Local artist Stuart Shils, a frequent visitor to the Skyspace, has this to say about this installation: “Skyspace in Chestnut Hill is like taking an hour’s departure from all that is familiar, and stepping deliciously into another world of the mind and senses. Yet it isn’t another world at all, but perhaps a carefully shaped portal that takes us deeper into our own world, slowly and powerfully, in a way that good art is capable of achieving. Yes, Skyspace is a work of art, but not like conventional painting or sculpture. Here, we are required to give ourselves up, to make the commitment for an hour to unplug, slow down and disengage from everything outside the Meetinghouse doors and, as the Beatles described in the 60’s, “drift downstream.” One doesn’t go there to ’observe‘ an object as in a museum experience, but to be connected to an expanding moment, to be part of the flow of time and light. I know, if you haven’t yet been there yet this sounds mystical and in a way it is. The experience of Skyspace is very different from most of what we encounter in the course of a day, and for me akin to having some kind of very extreme sensory and cerebral shower from which I emerge reconstructed, refocused and full of joy.”
Local architect James Bradberry, who has designed several buildings for Quaker institutions in the Philadelphia area, worked with Turrell and Chestnut Hill Meeting members to design the new meetinghouse as a modern expression of simple, traditional Quaker architecture. The grounds around the meetinghouse, which is built on a former quarry, offer simple, natural landscaping and use new, environmentally sound techniques of stormwater management. Paths will eventually be built on the site to connect it formally to trails in Fairmount Park.

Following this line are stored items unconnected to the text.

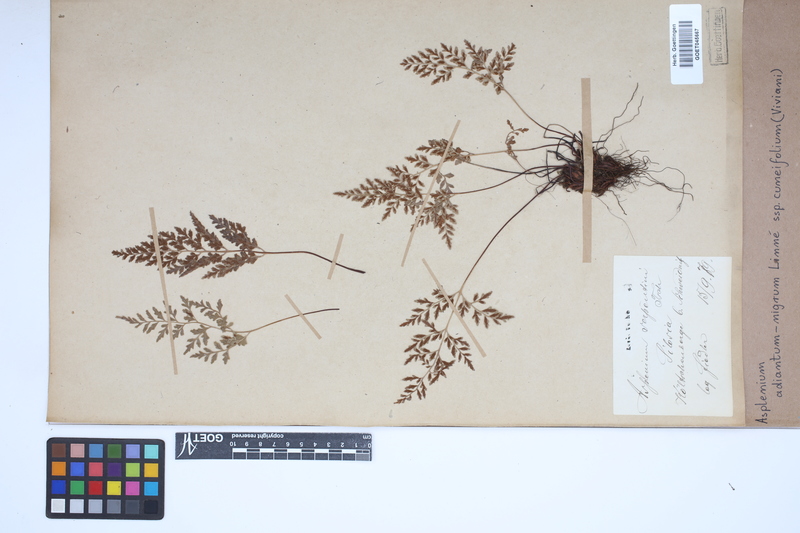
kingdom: Plantae
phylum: Tracheophyta
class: Polypodiopsida
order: Polypodiales
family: Aspleniaceae
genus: Asplenium
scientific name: Asplenium cuneifolium
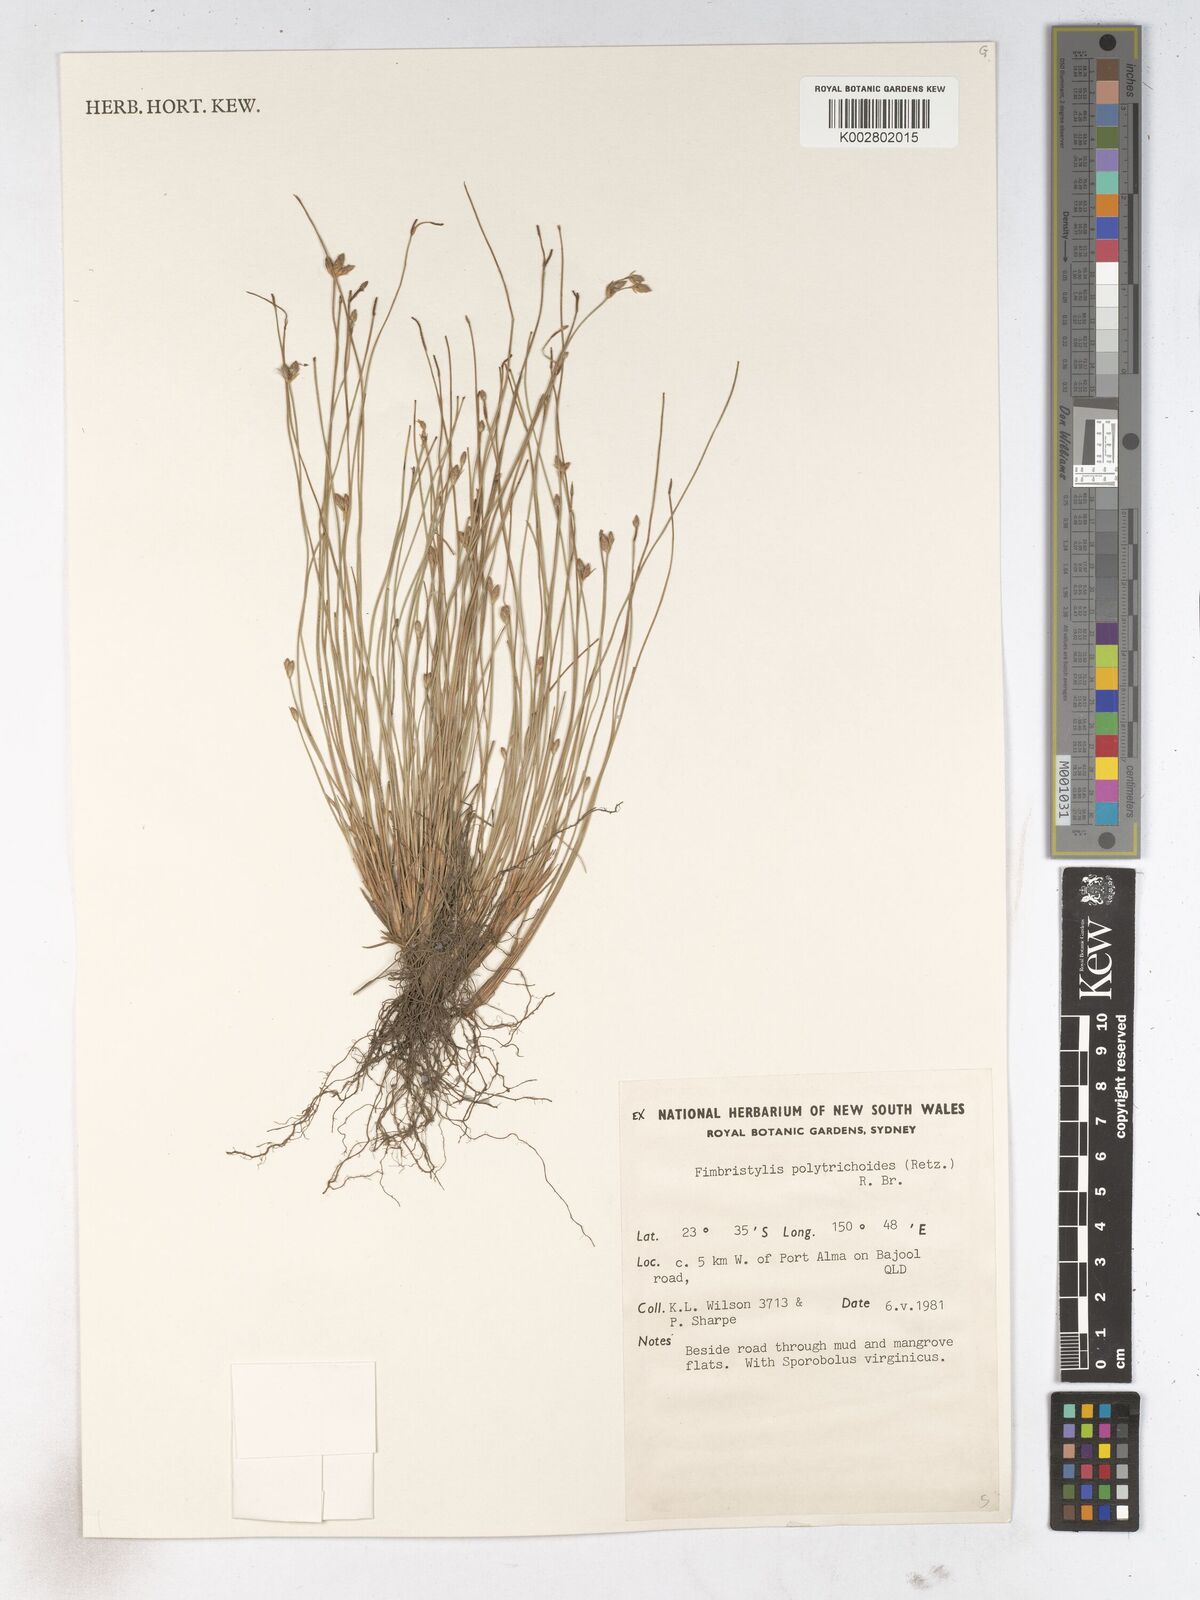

Built in 1931, the former Chestnut Hill Friends meetinghouse could no longer meet the needs of its growing Quaker community. The old building’s severely restricted driveway access during the week made it difficult for people with disabilities to enter or maneuver within the building. Additionally, the building could not be expanded or renovated in a way that would meet the needs of our older members as they aged, or those of our expanding numbers of young families. These shortcomings limited the Meeting’s outreach programs. After many years of consideration, the Meeting decided to build a simple, two-story L-shaped building using environmentally friendly and sustainable building practices and materials on a partially wooded 1.8 acre-site on Mermaid Lane close to the location of the former meetinghouse. The new meetinghouse will allow Chestnut Hill Friends to better host a variety of community projects like the Philadelphia Interfaith Hospitality Network, Mt. Airy Learning Tree, and other local organizations with which the meeting has long been involved. The project has received support from many groups, including Friends of the Wissahickon and the Chestnut Hill Community Association.
Construction of the meetinghouse began in August of 2012, and, was finished a year later.